Exercise prompt: Using "WHERE" as the search string, find the matching lines below and copy them.

The records:
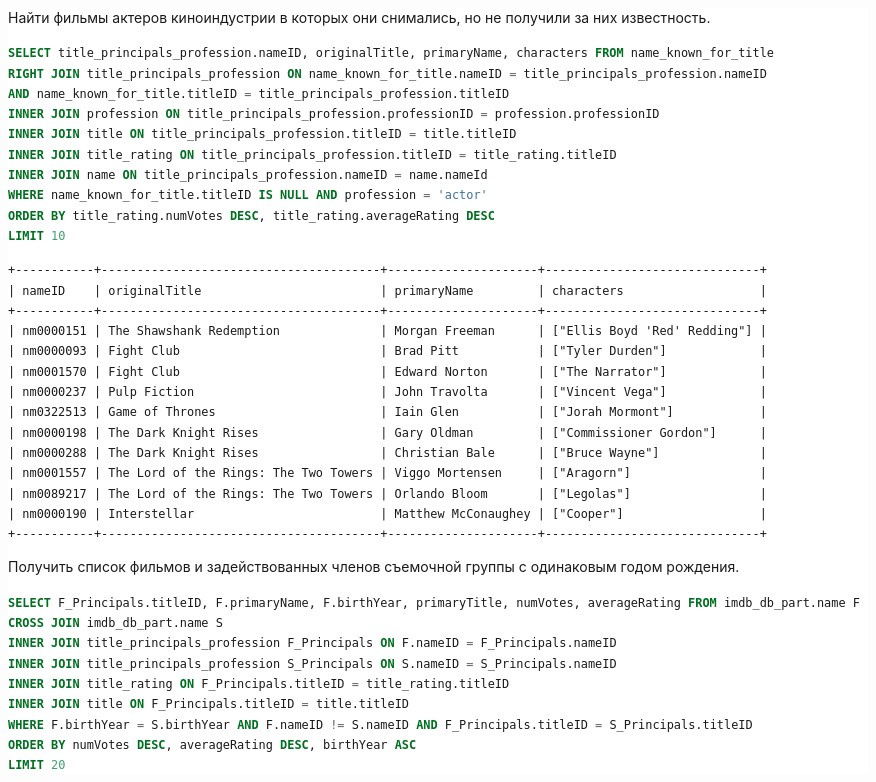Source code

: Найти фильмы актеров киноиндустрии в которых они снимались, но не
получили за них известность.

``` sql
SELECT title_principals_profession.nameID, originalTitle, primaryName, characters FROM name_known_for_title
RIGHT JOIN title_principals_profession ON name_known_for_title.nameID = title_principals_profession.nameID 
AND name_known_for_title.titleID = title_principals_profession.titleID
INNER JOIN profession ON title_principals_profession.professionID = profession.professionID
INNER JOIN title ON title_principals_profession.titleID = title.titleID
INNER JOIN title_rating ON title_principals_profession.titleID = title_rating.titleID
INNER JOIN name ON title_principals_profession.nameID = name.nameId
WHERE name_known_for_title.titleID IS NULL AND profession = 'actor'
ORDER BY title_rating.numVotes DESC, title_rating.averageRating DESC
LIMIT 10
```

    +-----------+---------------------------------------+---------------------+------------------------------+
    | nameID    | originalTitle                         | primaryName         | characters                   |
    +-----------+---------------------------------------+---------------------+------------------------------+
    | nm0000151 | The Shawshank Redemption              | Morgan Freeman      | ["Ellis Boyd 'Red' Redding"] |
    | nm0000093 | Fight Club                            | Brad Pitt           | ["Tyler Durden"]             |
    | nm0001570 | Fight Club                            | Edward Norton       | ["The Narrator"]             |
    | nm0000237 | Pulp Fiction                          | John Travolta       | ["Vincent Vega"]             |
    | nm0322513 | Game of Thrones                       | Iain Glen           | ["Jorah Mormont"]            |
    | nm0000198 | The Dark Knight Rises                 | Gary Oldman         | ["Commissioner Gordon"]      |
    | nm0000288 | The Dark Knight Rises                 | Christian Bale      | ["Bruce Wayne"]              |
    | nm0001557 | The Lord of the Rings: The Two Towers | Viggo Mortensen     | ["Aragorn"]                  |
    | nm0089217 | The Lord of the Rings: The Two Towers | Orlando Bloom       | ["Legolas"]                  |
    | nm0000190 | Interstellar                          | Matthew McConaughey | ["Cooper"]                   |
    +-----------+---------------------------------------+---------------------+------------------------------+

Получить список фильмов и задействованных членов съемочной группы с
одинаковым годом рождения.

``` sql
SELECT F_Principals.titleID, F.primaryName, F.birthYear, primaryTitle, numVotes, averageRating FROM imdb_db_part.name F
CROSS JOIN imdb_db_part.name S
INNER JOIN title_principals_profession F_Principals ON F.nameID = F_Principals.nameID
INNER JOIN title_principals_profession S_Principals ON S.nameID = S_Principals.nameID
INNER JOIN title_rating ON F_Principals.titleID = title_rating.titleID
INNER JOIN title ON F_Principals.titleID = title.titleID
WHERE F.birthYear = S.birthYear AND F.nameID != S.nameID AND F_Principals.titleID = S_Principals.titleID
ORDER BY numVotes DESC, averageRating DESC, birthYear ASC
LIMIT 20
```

==

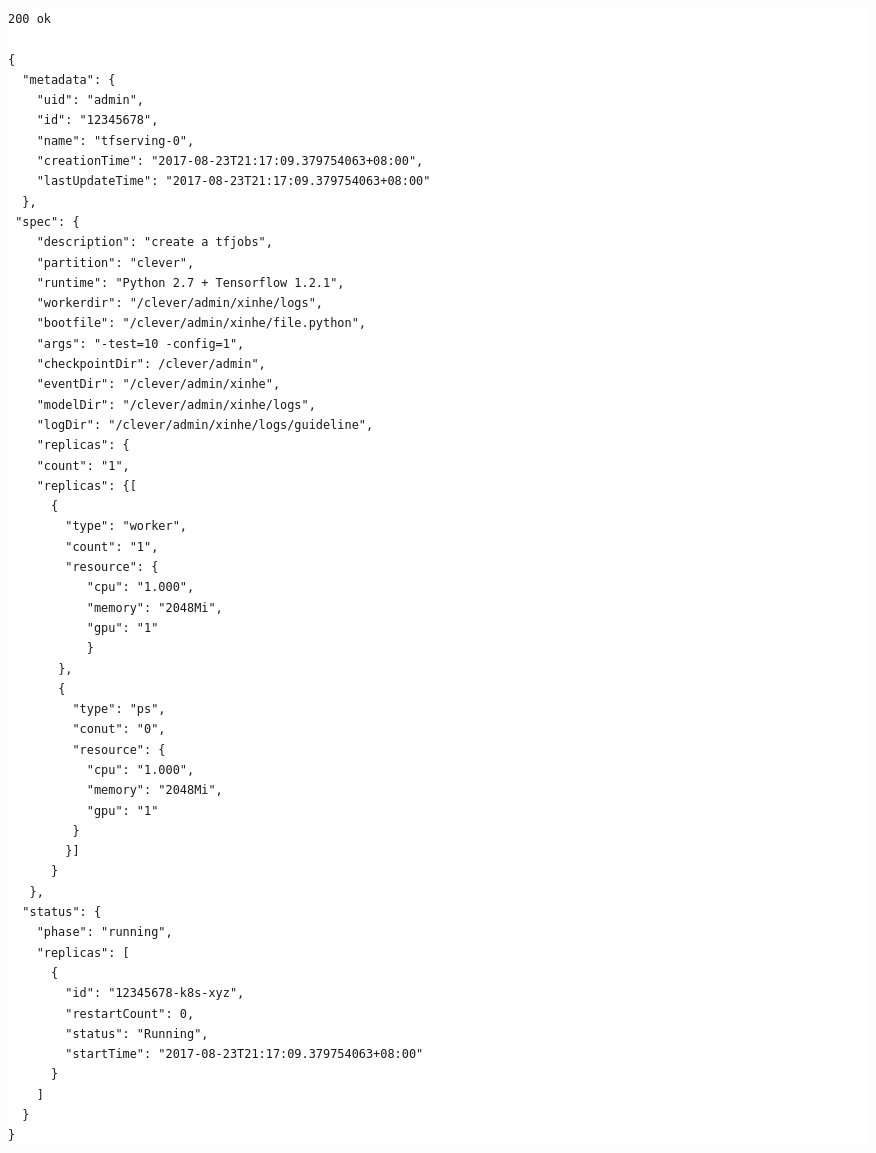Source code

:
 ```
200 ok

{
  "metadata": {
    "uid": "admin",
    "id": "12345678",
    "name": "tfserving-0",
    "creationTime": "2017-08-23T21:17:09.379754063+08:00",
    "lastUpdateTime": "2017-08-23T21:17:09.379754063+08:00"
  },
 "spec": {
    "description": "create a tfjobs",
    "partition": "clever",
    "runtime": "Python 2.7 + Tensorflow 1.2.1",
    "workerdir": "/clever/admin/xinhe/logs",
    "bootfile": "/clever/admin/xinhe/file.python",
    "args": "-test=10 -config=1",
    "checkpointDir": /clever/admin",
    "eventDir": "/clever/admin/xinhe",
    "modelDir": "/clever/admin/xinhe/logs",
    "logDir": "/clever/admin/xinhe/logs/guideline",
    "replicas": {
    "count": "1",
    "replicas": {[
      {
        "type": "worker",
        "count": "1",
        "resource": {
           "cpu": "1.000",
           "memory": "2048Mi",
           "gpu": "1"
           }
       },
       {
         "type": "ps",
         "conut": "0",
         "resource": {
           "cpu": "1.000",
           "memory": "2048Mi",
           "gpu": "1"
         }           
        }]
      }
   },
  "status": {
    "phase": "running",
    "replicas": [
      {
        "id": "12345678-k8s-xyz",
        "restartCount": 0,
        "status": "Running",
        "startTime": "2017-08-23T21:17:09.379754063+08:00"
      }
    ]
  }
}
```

Result below:
WHERE name_known_for_title.titleID IS NULL AND profession = 'actor'
WHERE F.birthYear = S.birthYear AND F.nameID != S.nameID AND F_Principals.titleID = S_Principals.titleID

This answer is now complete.